▶ **WHAT TO DO**:
Print out every line of the listing below without alteration.

▶ **THE RECORDS**:
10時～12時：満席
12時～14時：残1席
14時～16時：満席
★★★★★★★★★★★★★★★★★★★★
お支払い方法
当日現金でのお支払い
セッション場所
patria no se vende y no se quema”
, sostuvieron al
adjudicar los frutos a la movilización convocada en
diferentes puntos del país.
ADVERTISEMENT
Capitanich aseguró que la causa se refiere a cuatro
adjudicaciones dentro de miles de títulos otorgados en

▶ **SOLUTION TO THIS EXERCISE**:
10時～12時：満席
12時～14時：残1席
14時～16時：満席
★★★★★★★★★★★★★★★★★★★★
お支払い方法
当日現金でのお支払い
セッション場所
patria no se vende y no se quema”
, sostuvieron al
adjudicar los frutos a la movilización convocada en
diferentes puntos del país.
ADVERTISEMENT
Capitanich aseguró que la causa se refiere a cuatro
adjudicaciones dentro de miles de títulos otorgados en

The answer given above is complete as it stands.